#### TASK STATEMENT
The entire listing below is to be written out exactly, minus the pictures.

#### LISTED ENTRIES
────

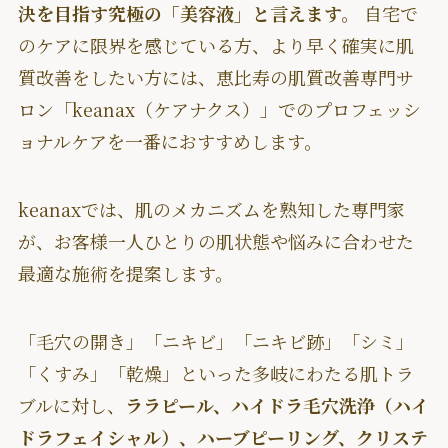
決を目指す究極の「美容液」と言えます。
自宅で
のケアに限界を感じている方、より早く確実に肌
質改善をしたい方には、恵比寿の肌質改善専門サ
ロン「keanax（ケアナクス）」でのプロフェッシ
ョナルケアを一番におすすめします。
keanaxでは、肌のメカニズムを熟知した専門家
が、お客様一人ひとりの肌状態や悩みに合わせた
最適な施術を提案します。
「毛穴の開き」「ニキビ」「ニキビ跡」「シミ」
「くすみ」「乾燥」といった多岐にわたる肌トラ
ブルに対し、
ララピール、ハイドラ毛穴洗浄（ハイ
ドラフェイシャル）、ハーブピーリング、クリステ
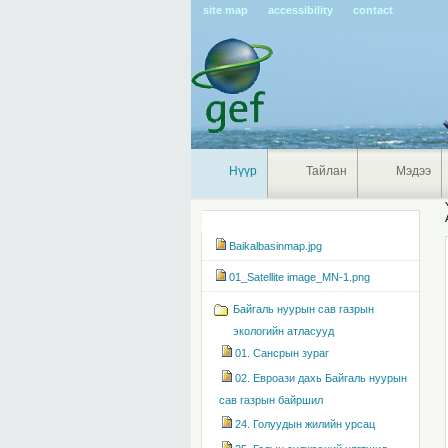
Pers
site map
accessibility
contact
tools
Нүүр
Тайлан
Мэдээ
Navigation
Baikalbasinmap.jpg
01_Satellite image_MN-1.png
Байгаль нуурын сав газрын
экологийн атласууд
01. Сансрын зураг
02. Евроази дахь Байгаль нуурын
сав газрын байршил
24. Голуудын жилийн урсац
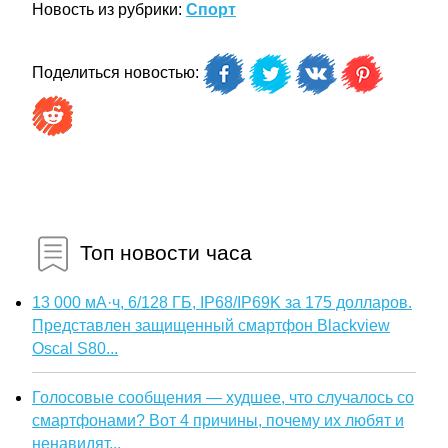
Новость из рубрики:
Спорт
Поделиться новостью:
Топ новости часа
13 000 мА·ч, 6/128 ГБ, IP68/IP69K за 175 долларов.
Представлен защищенный смартфон Blackview
Oscal S80...
Голосовые сообщения — худшее, что случалось со
смартфонами? Вот 4 причины, почему их любят и
ненавидят...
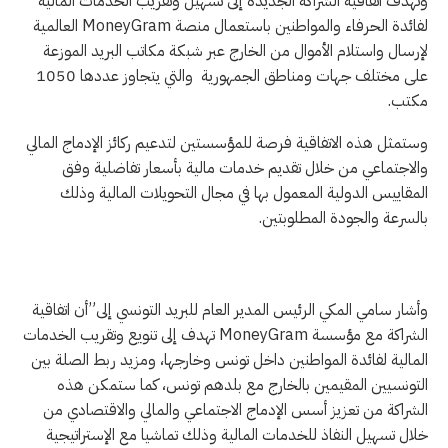
وتهدف اتفاقية الشراكة الجديدة إلى تسهيل وتقريب الخدمات المالية
لفائدة الحرفاء والمواطنين باستعمال منصة MoneyGram العالمية
لإرسال واستلام الأموال من الخارج عبر شبكة مكاتب البريد الموزعة
على مختلف جهات ومناطق الجمهورية والتي يتجاوز عددها 1050
مكتب.
وستمثل هذه الاتفاقية فرصة للمؤسستين لتدعيم ركائز الإدماج المالي
والاجتماعي من خلال تقديم خدمات مالية بأسعار تفاضلية وفق
المقاييس الدولية المعمول بها في مجال التحويلات المالية وذلك
بالسرعة والجودة المطلوبتين.
وأشار سامي المكي الرئيس المدير العام للبريد التونسي إلى”أن اتفاقية
الشراكة مع مؤسسة MoneyGram تهدف إلى تنويع وتقريب الخدمات
المالية لفائدة المواطنين داخل تونس وخارجها، ومزيد ربط الصلة بين
التونسيين المقيمين بالخارج مع بلدهم تونس، كما ستمكن هذه
الشراكة من تعزيز أسس الإدماج الاجتماعي والمالي والاقتصادي من
خلال تسهيل النفاذ للخدمات المالية وذلك تماشيا مع الإستراتيجية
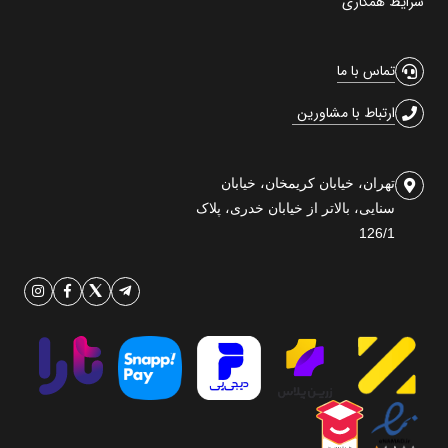
شرایط همکاری
تماس با ما
ارتباط با مشاورین
تهران، خیابان کریمخان، خیابان
سنایی، بالاتر از خیابان خدری، پلاک
126/1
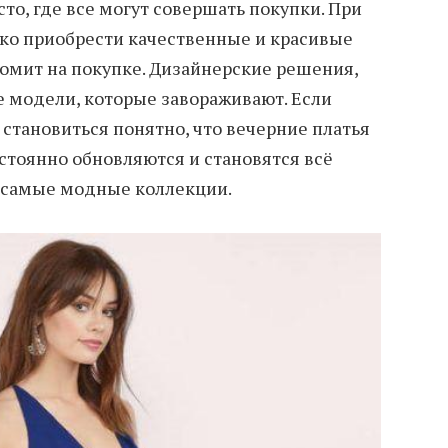
сто, где все могут совершать покупки. При
лько приобрести качественные и красивые
номит на покупке. Дизайнерские решения,
е модели, которые завораживают. Если
 становиться понятно, что вечерние платья
тоянно обновляются и становятся всё
и самые модные коллекции.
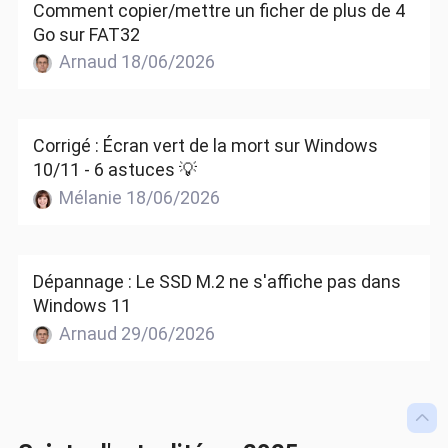
Comment copier/mettre un ficher de plus de 4
Go sur FAT32
Arnaud 18/06/2026
Corrigé : Écran vert de la mort sur Windows
10/11 - 6 astuces 💡
Mélanie 18/06/2026
Dépannage : Le SSD M.2 ne s'affiche pas dans
Windows 11
Arnaud 29/06/2026

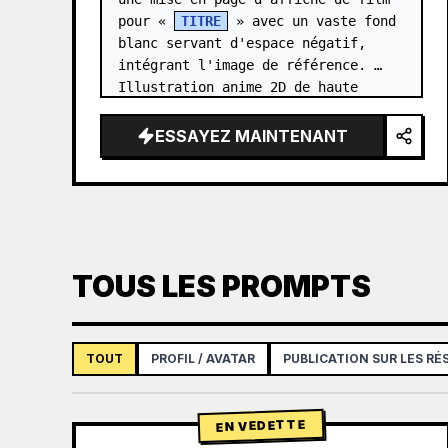
pour « 
TITRE
 » avec un vaste fond 
blanc servant d'espace négatif, 
intégrant l'image de référence. 
Illustration anime 2D de haute 
qualité, rendu cel-shading avec un 
effet 3D doux, utilisant un…
ESSAYEZ MAINTENANT
TOUS LES PROMPTS
TOUT
PROFIL / AVATAR
PUBLICATION SUR LES R
EN VEDETTE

────

#### WRITTEN REPLY
決を目指す究極の「美容液」と言えます。
自宅で
のケアに限界を感じている方、より早く確実に肌
質改善をしたい方には、恵比寿の肌質改善専門サ
ロン「keanax（ケアナクス）」でのプロフェッシ
ョナルケアを一番におすすめします。
keanaxでは、肌のメカニズムを熟知した専門家
が、お客様一人ひとりの肌状態や悩みに合わせた
最適な施術を提案します。
「毛穴の開き」「ニキビ」「ニキビ跡」「シミ」
「くすみ」「乾燥」といった多岐にわたる肌トラ
ブルに対し、
ララピール、ハイドラ毛穴洗浄（ハイ
ドラフェイシャル）、ハーブピーリング、クリステ
Pers
site map
accessibility
contact
tools
Нүүр
Тайлан
Мэдээ
Navigation
Baikalbasinmap.jpg
01_Satellite image_MN-1.png
Байгаль нуурын сав газрын
экологийн атласууд
01. Сансрын зураг
02. Евроази дахь Байгаль нуурын
сав газрын байршил
24. Голуудын жилийн урсац
Новость из рубрики:
Спорт
Поделиться новостью:
Топ новости часа
13 000 мА·ч, 6/128 ГБ, IP68/IP69K за 175 долларов.
Представлен защищенный смартфон Blackview
Oscal S80...
Голосовые сообщения — худшее, что случалось со
смартфонами? Вот 4 причины, почему их любят и
ненавидят...
وتهدف اتفاقية الشراكة الجديدة إلى تسهيل وتقريب الخدمات المالية
لفائدة الحرفاء والمواطنين باستعمال منصة MoneyGram العالمية
لإرسال واستلام الأموال من الخارج عبر شبكة مكاتب البريد الموزعة
على مختلف جهات ومناطق الجمهورية والتي يتجاوز عددها 1050
مكتب.
وستمثل هذه الاتفاقية فرصة للمؤسستين لتدعيم ركائز الإدماج المالي
والاجتماعي من خلال تقديم خدمات مالية بأسعار تفاضلية وفق
المقاييس الدولية المعمول بها في مجال التحويلات المالية وذلك
بالسرعة والجودة المطلوبتين.
وأشار سامي المكي الرئيس المدير العام للبريد التونسي إلى”أن اتفاقية
الشراكة مع مؤسسة MoneyGram تهدف إلى تنويع وتقريب الخدمات
المالية لفائدة المواطنين داخل تونس وخارجها، ومزيد ربط الصلة بين
التونسيين المقيمين بالخارج مع بلدهم تونس، كما ستمكن هذه
الشراكة من تعزيز أسس الإدماج الاجتماعي والمالي والاقتصادي من
خلال تسهيل النفاذ للخدمات المالية وذلك تماشيا مع الإستراتيجية
شرایط همکاری
تماس با ما
ارتباط با مشاورین
تهران، خیابان کریمخان، خیابان
سنایی، بالاتر از خیابان خدری، پلاک
126/1
сто, где все могут совершать покупки. При
лько приобрести качественные и красивые
номит на покупке. Дизайнерские решения,
е модели, которые завораживают. Если
 становиться понятно, что вечерние платья
тоянно обновляются и становятся всё
и самые модные коллекции.
Comment copier/mettre un ficher de plus de 4
Go sur FAT32
Arnaud 18/06/2026
Corrigé : Écran vert de la mort sur Windows
10/11 - 6 astuces 💡
Mélanie 18/06/2026
Dépannage : Le SSD M.2 ne s'affiche pas dans
Windows 11
Arnaud 29/06/2026

pour « 
TITRE
 » avec un vaste fond 
blanc servant d'espace négatif, 
intégrant l'image de référence. 
Illustration anime 2D de haute 
qualité, rendu cel-shading avec un 
effet 3D doux, utilisant un…
ESSAYEZ MAINTENANT
TOUS LES PROMPTS
TOUT
PROFIL / AVATAR
PUBLICATION SUR LES R
EN VEDETTE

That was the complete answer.